▸ Text for analysis

=== Section Start ===

NCU’s Hsu notes that some of the “five plus two” industries are newly emerging sectors. The defense sector, for example, is not one of Taiwan’s strengths, and new agriculture and the circular economy are also relatively new to the country.

“So even if we start pouring resources into these sectors now, it will be hard to generate positive economic benefits in the short term,” Hsu says.

With the “five plus two” industries unlikely to provide a short-term catalyst for growth, Hsu believes fiscal policy needs to be used to stimulate the economy.

“The government needs to increase public spending to boost demand and make up for the downturn in visits by the Chinese,” contends Hsu, who is bullish on the potential of urban renewal projects and social housing in driving domestic demand. The Ministry of the Interior has estimates that social housing could generate NT$400 billion in economic activity over the next four years.

According to the NDC’s Kao, the government is expecting investment to once again become a key pillar of Taiwan’s economy through investment in four main areas – industrial innovation, led by the Internet of Things and smart machinery; an improvement in the quality of life through urban renewal and social housing; stable energy; and digital innovation.

=== Section End ===

Dataset entries:

=== Section Start ===

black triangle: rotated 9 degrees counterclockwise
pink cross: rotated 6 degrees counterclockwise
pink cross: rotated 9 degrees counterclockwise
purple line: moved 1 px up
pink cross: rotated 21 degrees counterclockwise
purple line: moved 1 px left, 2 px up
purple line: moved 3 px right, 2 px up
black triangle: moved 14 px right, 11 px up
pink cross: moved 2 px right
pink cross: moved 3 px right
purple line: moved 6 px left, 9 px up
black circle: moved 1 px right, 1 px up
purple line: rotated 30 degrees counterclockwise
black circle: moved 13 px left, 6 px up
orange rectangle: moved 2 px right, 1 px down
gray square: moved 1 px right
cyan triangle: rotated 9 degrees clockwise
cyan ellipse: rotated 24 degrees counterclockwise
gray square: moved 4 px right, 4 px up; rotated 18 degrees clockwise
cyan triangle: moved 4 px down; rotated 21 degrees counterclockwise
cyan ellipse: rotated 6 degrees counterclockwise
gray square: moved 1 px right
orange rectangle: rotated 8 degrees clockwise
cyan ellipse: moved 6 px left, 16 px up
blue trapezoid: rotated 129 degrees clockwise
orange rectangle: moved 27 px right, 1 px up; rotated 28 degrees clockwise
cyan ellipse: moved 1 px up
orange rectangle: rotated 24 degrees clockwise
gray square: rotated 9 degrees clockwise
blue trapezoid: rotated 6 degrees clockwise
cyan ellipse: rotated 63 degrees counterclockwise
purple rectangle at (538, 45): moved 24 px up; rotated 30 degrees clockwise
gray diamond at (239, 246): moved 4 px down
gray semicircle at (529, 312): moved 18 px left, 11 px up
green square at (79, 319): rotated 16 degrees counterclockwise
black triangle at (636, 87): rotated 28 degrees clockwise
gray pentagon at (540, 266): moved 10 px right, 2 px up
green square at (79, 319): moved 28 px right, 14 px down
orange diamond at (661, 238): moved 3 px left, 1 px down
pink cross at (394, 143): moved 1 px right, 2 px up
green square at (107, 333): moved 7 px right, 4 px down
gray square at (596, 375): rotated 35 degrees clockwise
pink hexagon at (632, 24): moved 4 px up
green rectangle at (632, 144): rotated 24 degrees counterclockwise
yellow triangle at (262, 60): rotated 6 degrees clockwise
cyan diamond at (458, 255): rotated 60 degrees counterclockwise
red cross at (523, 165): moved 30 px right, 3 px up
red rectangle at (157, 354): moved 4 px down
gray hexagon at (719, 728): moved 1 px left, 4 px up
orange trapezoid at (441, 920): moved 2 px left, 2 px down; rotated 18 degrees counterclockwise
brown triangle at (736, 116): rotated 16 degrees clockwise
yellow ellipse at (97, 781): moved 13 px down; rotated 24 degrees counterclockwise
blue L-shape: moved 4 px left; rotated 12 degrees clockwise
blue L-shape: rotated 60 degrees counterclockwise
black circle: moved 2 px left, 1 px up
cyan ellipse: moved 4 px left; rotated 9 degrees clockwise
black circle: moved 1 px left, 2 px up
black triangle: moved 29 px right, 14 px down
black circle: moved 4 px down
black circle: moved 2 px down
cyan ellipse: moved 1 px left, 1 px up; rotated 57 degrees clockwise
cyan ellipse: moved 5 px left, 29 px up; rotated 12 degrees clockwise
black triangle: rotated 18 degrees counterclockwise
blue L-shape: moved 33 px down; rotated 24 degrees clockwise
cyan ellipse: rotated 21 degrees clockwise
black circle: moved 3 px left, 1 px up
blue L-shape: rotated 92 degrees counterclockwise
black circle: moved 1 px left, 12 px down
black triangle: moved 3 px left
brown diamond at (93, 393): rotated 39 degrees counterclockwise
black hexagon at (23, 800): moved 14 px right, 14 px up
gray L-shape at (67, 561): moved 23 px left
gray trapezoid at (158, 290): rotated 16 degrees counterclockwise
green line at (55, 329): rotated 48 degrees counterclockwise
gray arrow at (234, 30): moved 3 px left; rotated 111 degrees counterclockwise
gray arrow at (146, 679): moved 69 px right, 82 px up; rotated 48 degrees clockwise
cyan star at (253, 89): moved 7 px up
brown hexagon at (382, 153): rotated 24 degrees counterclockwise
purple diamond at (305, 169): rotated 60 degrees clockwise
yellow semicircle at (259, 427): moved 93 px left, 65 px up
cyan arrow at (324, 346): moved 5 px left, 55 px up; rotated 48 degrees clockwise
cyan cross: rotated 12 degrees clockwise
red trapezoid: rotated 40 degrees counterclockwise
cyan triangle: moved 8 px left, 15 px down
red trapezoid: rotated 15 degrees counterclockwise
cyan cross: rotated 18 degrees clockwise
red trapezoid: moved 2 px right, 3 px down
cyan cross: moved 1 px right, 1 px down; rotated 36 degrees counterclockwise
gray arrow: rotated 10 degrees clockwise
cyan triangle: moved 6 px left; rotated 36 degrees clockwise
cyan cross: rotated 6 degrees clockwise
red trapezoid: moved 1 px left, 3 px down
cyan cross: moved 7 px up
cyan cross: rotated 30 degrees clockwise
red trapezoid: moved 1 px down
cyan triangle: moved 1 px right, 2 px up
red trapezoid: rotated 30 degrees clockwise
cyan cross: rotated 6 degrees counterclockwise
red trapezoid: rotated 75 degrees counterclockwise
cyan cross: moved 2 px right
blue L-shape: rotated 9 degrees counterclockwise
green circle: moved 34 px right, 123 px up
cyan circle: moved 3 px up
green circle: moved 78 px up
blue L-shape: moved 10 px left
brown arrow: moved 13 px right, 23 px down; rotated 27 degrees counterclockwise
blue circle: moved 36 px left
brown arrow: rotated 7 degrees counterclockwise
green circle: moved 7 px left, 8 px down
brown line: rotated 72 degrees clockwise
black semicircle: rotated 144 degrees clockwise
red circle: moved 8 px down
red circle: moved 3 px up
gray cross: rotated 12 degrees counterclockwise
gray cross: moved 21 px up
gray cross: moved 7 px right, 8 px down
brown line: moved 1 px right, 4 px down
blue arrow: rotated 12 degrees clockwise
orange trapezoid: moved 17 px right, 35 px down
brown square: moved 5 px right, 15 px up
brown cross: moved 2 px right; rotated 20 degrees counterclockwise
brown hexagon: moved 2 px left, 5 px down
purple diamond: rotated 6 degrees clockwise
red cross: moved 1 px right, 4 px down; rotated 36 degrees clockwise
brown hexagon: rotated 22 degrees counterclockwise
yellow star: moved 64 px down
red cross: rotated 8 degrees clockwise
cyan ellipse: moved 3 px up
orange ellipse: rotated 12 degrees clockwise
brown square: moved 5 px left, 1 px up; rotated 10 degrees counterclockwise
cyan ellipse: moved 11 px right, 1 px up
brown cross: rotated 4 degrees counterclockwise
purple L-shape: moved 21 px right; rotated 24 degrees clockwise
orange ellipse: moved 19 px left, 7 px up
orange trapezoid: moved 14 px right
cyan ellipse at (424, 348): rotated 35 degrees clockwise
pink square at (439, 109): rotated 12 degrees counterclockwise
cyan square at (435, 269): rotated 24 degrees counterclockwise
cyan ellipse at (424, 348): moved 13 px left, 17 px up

=== Section End ===

▸ Work instruction
Reproduce the passage above about Taiwan's "five plus two" industries word for word, from start to finish.

▸ Output for this exercise
NCU’s Hsu notes that some of the “five plus two” industries are newly emerging sectors. The defense sector, for example, is not one of Taiwan’s strengths, and new agriculture and the circular economy are also relatively new to the country.

“So even if we start pouring resources into these sectors now, it will be hard to generate positive economic benefits in the short term,” Hsu says.

With the “five plus two” industries unlikely to provide a short-term catalyst for growth, Hsu believes fiscal policy needs to be used to stimulate the economy.

“The government needs to increase public spending to boost demand and make up for the downturn in visits by the Chinese,” contends Hsu, who is bullish on the potential of urban renewal projects and social housing in driving domestic demand. The Ministry of the Interior has estimates that social housing could generate NT$400 billion in economic activity over the next four years.

According to the NDC’s Kao, the government is expecting investment to once again become a key pillar of Taiwan’s economy through investment in four main areas – industrial innovation, led by the Internet of Things and smart machinery; an improvement in the quality of life through urban renewal and social housing; stable energy; and digital innovation.